INSTRUCTIONS FOR THE TASK - Begin with the first line of the entries below. Copy each line exactly, stopping after the one that contains "camera: 10 degrees left, 0 degrees up".

DATA UNDER STUDY -
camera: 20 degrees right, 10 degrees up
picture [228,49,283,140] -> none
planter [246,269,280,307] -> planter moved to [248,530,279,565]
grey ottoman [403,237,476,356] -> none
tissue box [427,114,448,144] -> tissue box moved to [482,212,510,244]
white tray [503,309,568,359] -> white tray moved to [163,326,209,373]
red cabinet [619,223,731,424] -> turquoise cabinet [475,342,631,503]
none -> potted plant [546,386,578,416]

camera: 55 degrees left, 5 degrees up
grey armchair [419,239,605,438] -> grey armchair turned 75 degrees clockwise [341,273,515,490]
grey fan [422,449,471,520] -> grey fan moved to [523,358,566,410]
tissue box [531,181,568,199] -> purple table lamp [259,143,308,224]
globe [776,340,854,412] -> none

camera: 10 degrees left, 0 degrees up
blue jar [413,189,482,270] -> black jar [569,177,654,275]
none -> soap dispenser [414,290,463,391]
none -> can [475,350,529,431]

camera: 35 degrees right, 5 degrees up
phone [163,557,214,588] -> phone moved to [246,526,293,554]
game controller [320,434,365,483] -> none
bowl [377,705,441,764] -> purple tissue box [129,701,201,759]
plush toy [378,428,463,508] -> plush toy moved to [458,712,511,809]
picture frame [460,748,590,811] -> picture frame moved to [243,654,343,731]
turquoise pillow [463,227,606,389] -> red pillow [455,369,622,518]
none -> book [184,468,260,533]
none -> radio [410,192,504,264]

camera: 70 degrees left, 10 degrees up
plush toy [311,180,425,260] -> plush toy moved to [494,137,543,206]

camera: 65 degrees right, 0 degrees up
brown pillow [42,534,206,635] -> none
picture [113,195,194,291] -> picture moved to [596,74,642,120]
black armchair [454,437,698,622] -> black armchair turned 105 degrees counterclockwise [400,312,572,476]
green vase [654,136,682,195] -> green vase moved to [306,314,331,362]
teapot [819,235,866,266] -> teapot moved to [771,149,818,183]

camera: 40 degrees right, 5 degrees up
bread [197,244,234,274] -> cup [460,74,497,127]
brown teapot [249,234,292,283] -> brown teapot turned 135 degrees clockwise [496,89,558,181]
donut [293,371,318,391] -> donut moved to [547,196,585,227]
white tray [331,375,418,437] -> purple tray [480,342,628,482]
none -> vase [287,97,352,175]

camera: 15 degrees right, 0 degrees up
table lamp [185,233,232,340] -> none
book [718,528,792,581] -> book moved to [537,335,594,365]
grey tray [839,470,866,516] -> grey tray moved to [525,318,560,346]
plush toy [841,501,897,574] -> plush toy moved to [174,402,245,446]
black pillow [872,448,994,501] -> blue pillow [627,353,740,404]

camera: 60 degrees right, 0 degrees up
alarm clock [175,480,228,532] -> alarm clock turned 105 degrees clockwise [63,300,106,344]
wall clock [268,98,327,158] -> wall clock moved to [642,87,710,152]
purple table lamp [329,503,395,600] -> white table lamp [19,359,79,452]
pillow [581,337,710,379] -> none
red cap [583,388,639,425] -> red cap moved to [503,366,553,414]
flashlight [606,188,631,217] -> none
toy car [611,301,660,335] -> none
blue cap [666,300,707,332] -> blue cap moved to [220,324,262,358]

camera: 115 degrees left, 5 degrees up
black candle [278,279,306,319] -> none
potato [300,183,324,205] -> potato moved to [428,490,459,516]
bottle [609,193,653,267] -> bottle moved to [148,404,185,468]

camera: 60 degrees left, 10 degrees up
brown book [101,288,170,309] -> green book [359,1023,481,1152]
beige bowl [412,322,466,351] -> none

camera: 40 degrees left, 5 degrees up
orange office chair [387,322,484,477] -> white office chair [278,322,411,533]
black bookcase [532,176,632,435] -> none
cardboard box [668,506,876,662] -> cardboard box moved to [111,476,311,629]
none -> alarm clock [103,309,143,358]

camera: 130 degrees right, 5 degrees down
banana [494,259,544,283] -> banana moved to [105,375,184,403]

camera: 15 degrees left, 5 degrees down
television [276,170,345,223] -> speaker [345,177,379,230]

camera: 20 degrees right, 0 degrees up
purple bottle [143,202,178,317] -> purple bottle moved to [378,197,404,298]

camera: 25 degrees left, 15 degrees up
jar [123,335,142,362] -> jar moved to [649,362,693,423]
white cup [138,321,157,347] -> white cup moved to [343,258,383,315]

ANSWER TO THE PROBLEM -
camera: 20 degrees right, 10 degrees up
picture [228,49,283,140] -> none
planter [246,269,280,307] -> planter moved to [248,530,279,565]
grey ottoman [403,237,476,356] -> none
tissue box [427,114,448,144] -> tissue box moved to [482,212,510,244]
white tray [503,309,568,359] -> white tray moved to [163,326,209,373]
red cabinet [619,223,731,424] -> turquoise cabinet [475,342,631,503]
none -> potted plant [546,386,578,416]

camera: 55 degrees left, 5 degrees up
grey armchair [419,239,605,438] -> grey armchair turned 75 degrees clockwise [341,273,515,490]
grey fan [422,449,471,520] -> grey fan moved to [523,358,566,410]
tissue box [531,181,568,199] -> purple table lamp [259,143,308,224]
globe [776,340,854,412] -> none

camera: 10 degrees left, 0 degrees up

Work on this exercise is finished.